# Undecided about USA move! Education issues



## Crazy Welsh (Aug 18, 2008)

My husband has been offered a job in Dallas TX (subject to Visa application). though excited about possible move to USA - have concerns regarding my daughter's education and the timing of the move!
She is 14 and about to start GCSE's over here. What grade would she enter in USA, what age do they sit crucial exams/ and would moving at this age give her enough time to 'catch up' with USA students so that she could comfortably sit USA exams and graduate in future.


----------



## synthia (Apr 18, 2007)

The US doesn't have an education system that is comparable to the structure of the UK system. No national standards, no critical exams to sit to graduate except in New York State. She would be placed according to age, rather than where she is with her subjects, and I strongly suspect that catching up won't be in order, that she will be ahead of others her age. American students don't specialize as early as students in the UK. There is no choosing of subjects for A-levels, or whatever they are called now. There are fast-track programs in most schools, and what are called AP courses (for Advanced Placement) are offered to some degree or other in most schools. In some school districts it's not possible to enter the fast-track programs without applying well in advance, regardless of capabilities. The school she would attend would largely be determined by where you live, so choose carefully. Real estate agents know a lot about school districts, since they are key to selling houses.

You might try contacting a couple of school districts in good Dallas suburbs about how they would place your daughter, what the curriculum is like, and what courses are offered.

She'll have trouble with American history, possibly, and may run into some teachers with no sympathy for the differences in American/British spelling and grammar.

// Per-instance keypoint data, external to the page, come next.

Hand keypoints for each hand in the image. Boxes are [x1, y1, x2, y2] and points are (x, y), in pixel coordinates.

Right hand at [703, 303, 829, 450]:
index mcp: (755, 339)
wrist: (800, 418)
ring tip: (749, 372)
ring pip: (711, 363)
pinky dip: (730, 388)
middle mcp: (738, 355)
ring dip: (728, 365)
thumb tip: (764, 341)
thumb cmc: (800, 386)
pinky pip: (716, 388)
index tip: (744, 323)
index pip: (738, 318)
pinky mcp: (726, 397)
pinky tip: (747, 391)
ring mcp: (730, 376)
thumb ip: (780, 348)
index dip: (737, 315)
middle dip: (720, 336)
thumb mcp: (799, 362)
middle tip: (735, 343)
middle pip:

See if you can find some groups of returning expats who are talking about the 're-entry' problems, and see what they thought about meshing the two systems.


----------



## Crazy Welsh (Aug 18, 2008)

Thanks Synthia - You have eased my concerns to a certain extent. 
I had thought about contacting schools - in particular to recommend some history reading prior to us moving out ! (if we go).
We also plan a visit to Dallas, so will ensure we get to visit some schools when we have an idea where we might live.


----------



## EP GAZZ (Aug 26, 2008)

System here in MN is good especially in our area.

However we came from private school for our daughter in UK and have continued it.

As for catching up our daughter was fine its more adjusting to different methods.

Her school is very, very strong academically and is better than the one she attended in UK.


----------



## American Guy (Aug 27, 2008)

The US education system is a lot different that the UK system, although there ARE state-by-state educational standards and graduation testing.

Here, your daughter would be placed, most likely, in the 9th grade (out of a kindergarten - 12th grade system). That would make her a freshman in high school. There are standardized tests, but they aren't as hugely important as those in the UK. Also, our system of public schools is based upon location - where you live mostly determines where you go to school. Open enrollment is available in many areas, but the distances to other schools can be quite far, and our lack of public transportation means you'll be doing the driving.

Also, you should expect a lot of homework and a ton of after-school commitments, like sports. Pretty typical of the American school experience.


----------



## EP GAZZ (Aug 26, 2008)

American guy is right about the homework if you came from UK state system it is a lot different but not different to UK private when they would also have homework every night.

The sporting thing is spot on there are so many after school activities its unreal.


----------